University of Minnesota Twin Cities
Medical School
Department of Medicine

PI: Alexander Khoruts

Translational Control of Regulatory T Cell Induction

Peripheral induction of antigen-specific Foxp3+CD4 T cells, or regulatory T cells (Tregs), is a potential pathway to treat autoimmune diseases. It is also an undesirable outcome of the immune response, which limits recovery from chronic infections and malignancies. Early work has shown that Treg induction is favored by suboptimal or low-dose antigen stimulation. More recently, these researchers and others have demonstrated that mTOR blockade during antigen activation favors peripheral Treg induction. Similarly, other means of cellular metabolic stress during antigen activation, e.g., L-tryptophan deprivation, also lead to induction of anergic and Treg phenotypes. One common feature of these examples is inhibition of cap-dependent mRNA translation. Of course, it is well recognized that a small fraction of genes can actually increase their expression in times of metabolic stress by utilizing alternative mechanisms of translation initiation.

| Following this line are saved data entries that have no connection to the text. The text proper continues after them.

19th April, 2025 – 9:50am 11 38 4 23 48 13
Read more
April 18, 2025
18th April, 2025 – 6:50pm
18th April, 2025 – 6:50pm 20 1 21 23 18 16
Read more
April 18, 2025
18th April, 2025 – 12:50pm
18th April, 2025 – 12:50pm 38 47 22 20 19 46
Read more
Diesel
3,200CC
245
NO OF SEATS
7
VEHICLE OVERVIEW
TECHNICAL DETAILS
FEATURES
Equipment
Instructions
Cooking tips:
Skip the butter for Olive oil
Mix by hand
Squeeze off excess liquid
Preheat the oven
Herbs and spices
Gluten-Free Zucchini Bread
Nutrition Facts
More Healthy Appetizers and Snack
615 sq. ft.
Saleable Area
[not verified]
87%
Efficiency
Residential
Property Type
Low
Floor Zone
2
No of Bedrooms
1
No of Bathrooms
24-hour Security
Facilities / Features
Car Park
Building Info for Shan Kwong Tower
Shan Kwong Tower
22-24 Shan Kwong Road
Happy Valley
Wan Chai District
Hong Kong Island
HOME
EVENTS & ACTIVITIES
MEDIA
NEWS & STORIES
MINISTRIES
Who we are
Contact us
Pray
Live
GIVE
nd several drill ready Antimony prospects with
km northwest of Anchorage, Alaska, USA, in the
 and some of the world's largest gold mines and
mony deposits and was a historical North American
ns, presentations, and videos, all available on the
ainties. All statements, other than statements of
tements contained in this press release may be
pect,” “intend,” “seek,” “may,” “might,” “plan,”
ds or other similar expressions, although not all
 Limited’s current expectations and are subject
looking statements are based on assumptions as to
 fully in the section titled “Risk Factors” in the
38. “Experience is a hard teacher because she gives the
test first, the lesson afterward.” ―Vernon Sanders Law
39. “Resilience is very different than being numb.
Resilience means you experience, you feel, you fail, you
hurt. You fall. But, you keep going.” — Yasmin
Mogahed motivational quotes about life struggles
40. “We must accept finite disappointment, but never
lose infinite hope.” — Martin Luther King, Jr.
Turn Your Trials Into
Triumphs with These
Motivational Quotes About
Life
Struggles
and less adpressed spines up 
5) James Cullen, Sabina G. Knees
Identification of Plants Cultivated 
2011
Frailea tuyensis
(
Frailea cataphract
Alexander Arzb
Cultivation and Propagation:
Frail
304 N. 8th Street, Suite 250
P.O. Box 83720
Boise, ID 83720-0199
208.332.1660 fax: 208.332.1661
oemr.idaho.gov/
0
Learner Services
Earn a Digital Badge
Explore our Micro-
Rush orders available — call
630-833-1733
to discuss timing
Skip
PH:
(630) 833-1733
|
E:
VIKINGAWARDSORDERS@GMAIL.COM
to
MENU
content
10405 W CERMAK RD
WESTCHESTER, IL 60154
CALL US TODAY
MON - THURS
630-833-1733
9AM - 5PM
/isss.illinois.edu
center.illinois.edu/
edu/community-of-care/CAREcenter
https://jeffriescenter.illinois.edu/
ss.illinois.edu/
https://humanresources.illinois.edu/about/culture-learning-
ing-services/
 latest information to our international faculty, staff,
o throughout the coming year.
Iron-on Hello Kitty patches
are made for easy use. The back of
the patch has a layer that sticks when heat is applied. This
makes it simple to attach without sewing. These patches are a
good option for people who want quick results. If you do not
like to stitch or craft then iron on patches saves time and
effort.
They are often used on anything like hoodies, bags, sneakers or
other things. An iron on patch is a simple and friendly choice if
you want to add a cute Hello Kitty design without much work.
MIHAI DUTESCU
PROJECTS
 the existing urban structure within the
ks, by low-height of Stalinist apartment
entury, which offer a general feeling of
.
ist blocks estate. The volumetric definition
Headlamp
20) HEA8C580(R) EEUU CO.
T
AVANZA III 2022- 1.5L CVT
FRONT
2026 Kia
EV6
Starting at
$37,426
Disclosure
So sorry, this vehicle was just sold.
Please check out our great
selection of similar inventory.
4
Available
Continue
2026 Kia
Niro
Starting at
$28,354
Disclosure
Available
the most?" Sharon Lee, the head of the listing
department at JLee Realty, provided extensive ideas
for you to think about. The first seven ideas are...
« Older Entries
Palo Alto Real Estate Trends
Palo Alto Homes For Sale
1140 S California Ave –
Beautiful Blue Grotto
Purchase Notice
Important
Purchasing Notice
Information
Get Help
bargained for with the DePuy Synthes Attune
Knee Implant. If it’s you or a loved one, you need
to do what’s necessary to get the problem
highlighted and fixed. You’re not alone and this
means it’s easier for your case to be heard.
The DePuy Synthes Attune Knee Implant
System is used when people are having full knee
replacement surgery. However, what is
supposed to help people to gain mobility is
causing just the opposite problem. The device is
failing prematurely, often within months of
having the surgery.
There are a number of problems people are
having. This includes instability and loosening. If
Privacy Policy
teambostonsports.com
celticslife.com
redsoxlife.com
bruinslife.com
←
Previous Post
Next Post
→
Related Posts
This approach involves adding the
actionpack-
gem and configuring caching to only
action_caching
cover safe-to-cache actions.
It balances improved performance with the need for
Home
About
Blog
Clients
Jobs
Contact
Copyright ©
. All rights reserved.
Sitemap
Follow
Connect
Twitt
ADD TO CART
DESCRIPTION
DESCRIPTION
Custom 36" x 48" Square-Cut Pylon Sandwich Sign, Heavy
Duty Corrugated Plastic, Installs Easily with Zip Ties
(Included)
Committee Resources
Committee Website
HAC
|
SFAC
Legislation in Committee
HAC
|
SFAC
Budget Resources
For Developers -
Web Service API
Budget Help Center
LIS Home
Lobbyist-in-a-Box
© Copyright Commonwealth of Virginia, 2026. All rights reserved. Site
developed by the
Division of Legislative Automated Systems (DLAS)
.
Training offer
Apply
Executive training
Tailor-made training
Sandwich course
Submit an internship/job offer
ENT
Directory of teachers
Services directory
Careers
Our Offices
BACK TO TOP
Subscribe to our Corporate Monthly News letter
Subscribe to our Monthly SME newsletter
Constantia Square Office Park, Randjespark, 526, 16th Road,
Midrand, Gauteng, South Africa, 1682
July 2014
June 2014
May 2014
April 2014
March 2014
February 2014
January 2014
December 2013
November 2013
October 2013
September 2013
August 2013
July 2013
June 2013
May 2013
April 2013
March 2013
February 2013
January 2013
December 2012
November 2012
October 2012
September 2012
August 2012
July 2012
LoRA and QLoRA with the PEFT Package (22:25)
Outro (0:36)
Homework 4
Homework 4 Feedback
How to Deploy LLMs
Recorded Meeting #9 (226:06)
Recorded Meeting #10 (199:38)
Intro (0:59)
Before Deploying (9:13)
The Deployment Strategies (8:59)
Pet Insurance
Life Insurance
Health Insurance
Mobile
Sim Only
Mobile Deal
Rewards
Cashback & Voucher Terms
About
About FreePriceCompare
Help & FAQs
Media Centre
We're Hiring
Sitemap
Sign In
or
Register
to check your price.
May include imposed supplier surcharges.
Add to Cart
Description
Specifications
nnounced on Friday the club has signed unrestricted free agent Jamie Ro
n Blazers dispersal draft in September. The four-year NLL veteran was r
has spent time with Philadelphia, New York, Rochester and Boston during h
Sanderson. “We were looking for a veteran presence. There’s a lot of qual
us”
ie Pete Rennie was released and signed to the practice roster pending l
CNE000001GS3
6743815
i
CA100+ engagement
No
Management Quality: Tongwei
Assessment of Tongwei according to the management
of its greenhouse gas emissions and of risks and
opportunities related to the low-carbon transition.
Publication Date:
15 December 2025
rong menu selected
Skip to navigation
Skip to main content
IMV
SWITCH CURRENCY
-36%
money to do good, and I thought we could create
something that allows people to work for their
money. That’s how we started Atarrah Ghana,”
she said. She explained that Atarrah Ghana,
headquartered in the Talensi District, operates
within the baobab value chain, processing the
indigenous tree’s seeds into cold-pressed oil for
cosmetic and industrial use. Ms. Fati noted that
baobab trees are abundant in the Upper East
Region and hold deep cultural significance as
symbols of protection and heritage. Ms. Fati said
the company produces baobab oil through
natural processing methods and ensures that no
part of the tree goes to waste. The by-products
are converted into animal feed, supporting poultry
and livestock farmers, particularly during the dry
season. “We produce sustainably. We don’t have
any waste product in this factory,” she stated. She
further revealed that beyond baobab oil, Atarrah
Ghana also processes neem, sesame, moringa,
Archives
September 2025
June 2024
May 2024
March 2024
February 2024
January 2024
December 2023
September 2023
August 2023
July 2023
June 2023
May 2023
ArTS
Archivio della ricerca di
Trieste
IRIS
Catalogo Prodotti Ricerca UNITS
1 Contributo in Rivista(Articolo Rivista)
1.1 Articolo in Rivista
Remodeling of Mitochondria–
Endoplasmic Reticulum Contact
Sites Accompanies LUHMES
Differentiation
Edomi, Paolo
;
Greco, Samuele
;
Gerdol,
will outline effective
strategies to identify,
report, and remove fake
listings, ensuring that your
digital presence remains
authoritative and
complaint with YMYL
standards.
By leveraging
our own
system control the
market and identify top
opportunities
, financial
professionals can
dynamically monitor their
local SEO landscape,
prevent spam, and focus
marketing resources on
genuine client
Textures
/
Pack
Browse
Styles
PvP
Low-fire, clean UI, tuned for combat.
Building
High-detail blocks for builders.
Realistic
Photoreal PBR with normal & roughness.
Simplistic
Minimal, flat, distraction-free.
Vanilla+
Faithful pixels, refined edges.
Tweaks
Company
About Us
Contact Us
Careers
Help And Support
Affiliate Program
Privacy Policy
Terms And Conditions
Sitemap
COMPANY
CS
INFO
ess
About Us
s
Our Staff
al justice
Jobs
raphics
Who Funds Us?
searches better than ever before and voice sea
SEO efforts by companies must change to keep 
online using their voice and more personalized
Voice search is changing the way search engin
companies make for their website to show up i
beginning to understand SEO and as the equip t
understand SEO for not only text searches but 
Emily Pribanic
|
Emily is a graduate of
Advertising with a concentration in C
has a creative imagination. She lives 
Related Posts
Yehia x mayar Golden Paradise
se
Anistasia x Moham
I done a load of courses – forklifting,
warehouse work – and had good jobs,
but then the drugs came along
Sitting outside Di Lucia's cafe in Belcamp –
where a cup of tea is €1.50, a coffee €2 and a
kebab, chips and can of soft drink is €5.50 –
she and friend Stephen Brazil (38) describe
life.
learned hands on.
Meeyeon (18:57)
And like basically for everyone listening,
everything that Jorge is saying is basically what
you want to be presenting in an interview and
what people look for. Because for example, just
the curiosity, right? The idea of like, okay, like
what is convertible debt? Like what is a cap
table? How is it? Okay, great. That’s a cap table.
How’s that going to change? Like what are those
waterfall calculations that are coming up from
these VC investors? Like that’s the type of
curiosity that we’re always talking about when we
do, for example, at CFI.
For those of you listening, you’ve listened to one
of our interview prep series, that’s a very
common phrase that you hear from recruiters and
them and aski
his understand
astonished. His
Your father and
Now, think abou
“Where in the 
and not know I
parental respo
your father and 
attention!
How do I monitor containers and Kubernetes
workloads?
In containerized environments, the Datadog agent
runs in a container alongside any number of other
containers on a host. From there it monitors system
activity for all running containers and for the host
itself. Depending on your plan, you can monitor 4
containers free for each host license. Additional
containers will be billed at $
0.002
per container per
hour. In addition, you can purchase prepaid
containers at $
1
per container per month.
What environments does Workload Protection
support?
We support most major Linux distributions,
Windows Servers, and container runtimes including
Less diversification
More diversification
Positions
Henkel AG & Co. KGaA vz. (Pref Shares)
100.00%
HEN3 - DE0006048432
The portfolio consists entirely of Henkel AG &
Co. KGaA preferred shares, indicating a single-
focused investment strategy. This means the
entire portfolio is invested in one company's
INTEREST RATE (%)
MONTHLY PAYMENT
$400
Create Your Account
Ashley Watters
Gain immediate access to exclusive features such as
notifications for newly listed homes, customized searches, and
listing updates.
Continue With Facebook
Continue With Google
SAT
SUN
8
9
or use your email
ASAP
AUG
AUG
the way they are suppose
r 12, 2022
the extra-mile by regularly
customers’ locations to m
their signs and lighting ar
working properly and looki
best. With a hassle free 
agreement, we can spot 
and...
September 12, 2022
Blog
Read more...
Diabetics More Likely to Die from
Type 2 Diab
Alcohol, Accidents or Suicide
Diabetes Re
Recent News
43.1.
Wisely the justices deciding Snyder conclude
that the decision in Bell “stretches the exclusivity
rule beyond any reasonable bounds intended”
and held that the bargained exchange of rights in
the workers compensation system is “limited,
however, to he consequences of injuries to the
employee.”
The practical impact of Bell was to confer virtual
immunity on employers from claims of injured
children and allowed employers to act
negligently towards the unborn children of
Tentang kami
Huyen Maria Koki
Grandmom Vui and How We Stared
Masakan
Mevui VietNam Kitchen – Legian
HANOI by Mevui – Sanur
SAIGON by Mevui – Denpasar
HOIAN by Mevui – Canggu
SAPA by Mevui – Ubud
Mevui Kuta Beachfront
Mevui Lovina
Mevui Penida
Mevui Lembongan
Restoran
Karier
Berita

The central hypothesis of this proposal is that translational control of gene expression plays a critical role in early stages of Treg phenotype induction. The researchers have performed preliminary experiments and are now performing genome-wide translational profiling to identify additional candidate molecules that are involved in driving Treg induction.This mechanism of Treg induction represents a new paradigm in the field, which will complement other current models that focus primarily on chromatin remodeling in T cell differentiation. Increased mechanistic understanding of Treg induction is critical to future development of new therapeutic strategies in treatment of a great variety of diseases ranging from autoimmunity to cancer.